[Saved entries]

•••

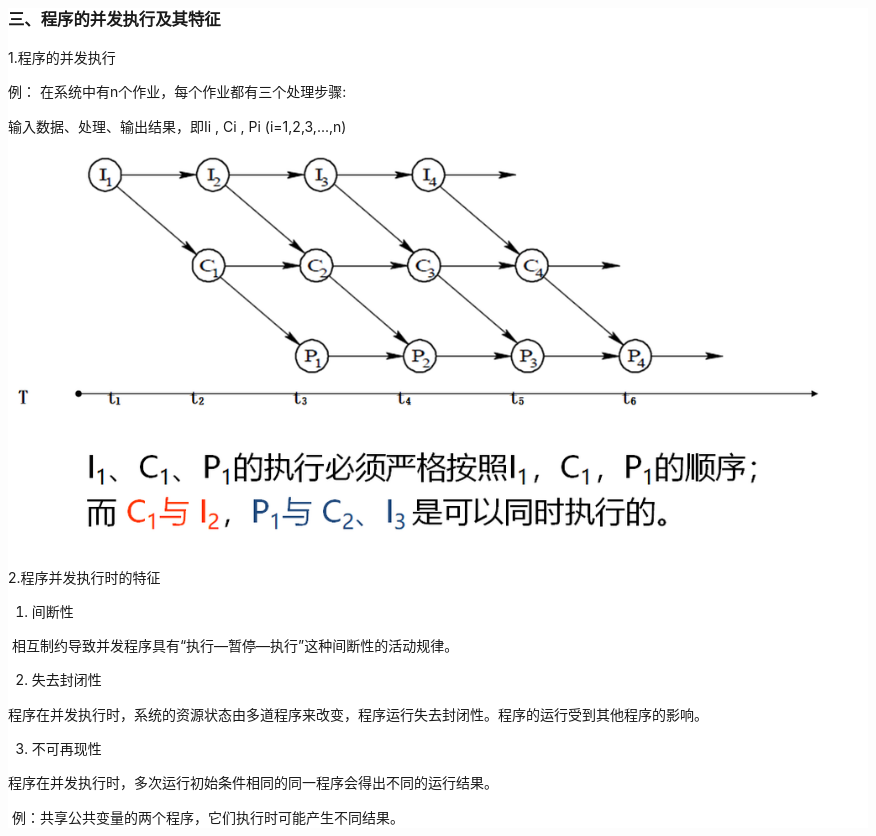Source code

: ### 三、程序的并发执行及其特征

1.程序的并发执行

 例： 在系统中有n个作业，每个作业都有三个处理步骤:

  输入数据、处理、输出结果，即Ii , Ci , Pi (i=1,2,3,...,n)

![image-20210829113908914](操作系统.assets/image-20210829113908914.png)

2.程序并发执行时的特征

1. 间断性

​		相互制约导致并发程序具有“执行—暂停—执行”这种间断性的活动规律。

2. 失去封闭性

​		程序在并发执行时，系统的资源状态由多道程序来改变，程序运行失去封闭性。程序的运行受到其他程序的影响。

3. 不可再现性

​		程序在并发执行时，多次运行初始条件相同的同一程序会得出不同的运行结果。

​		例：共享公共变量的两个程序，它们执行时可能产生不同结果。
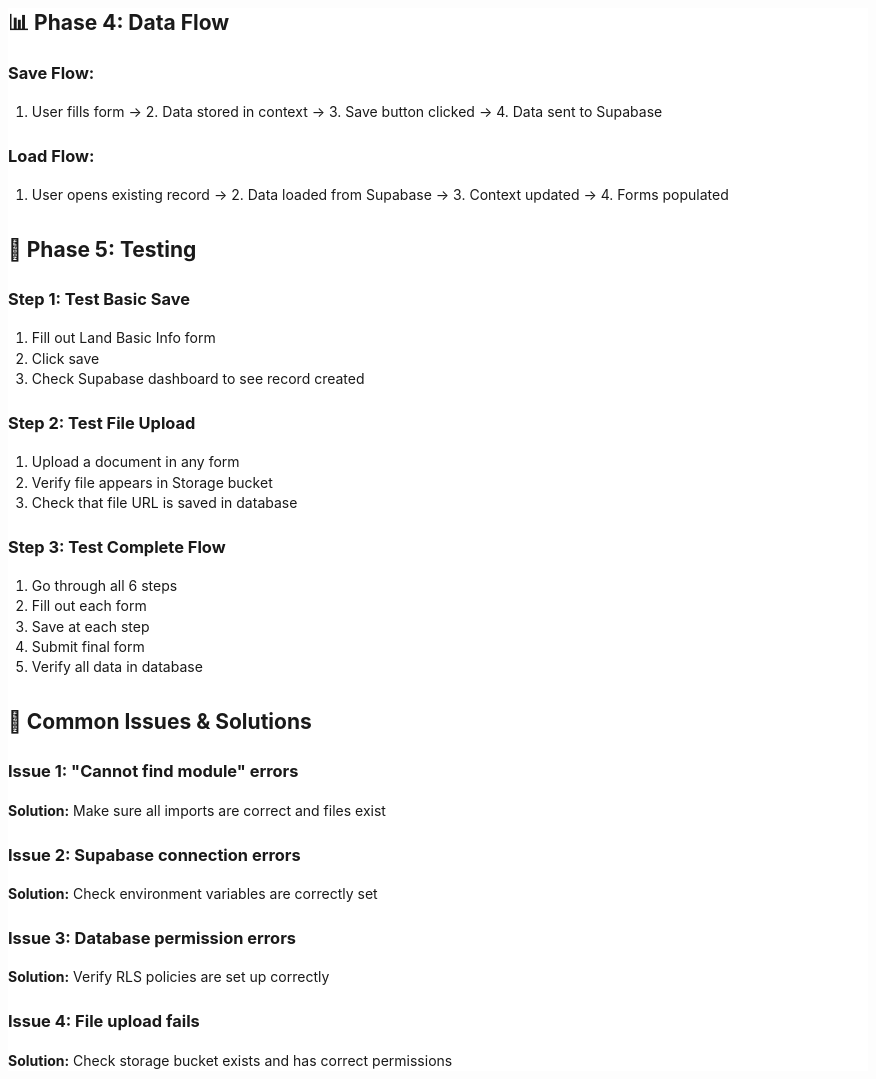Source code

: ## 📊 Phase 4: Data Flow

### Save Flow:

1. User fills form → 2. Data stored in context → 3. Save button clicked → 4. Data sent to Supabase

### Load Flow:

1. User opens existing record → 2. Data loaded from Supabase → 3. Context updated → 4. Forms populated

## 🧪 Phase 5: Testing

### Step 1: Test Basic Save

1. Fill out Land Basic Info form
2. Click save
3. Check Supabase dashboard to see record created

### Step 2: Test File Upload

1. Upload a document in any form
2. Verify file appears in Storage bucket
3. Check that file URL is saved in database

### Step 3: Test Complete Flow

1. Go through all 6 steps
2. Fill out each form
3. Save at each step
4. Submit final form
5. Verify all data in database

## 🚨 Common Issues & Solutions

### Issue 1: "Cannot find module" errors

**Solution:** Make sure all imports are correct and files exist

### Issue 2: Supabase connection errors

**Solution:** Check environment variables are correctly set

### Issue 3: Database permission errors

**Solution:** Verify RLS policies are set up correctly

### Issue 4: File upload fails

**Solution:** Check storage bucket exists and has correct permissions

•••

### THE TASK
Render everything from the line containing "### Step 2: Test File Upload" down to the end of the entries as a numbered list, leaving out blank lines.

### EXPECTED OUTPUT
1. ### Step 2: Test File Upload
2. 1. Upload a document in any form
3. 2. Verify file appears in Storage bucket
4. 3. Check that file URL is saved in database
5. ### Step 3: Test Complete Flow
6. 1. Go through all 6 steps
7. 2. Fill out each form
8. 3. Save at each step
9. 4. Submit final form
10. 5. Verify all data in database
11. ## 🚨 Common Issues & Solutions
12. ### Issue 1: "Cannot find module" errors
13. **Solution:** Make sure all imports are correct and files exist
14. ### Issue 2: Supabase connection errors
15. **Solution:** Check environment variables are correctly set
16. ### Issue 3: Database permission errors
17. **Solution:** Verify RLS policies are set up correctly
18. ### Issue 4: File upload fails
19. **Solution:** Check storage bucket exists and has correct permissions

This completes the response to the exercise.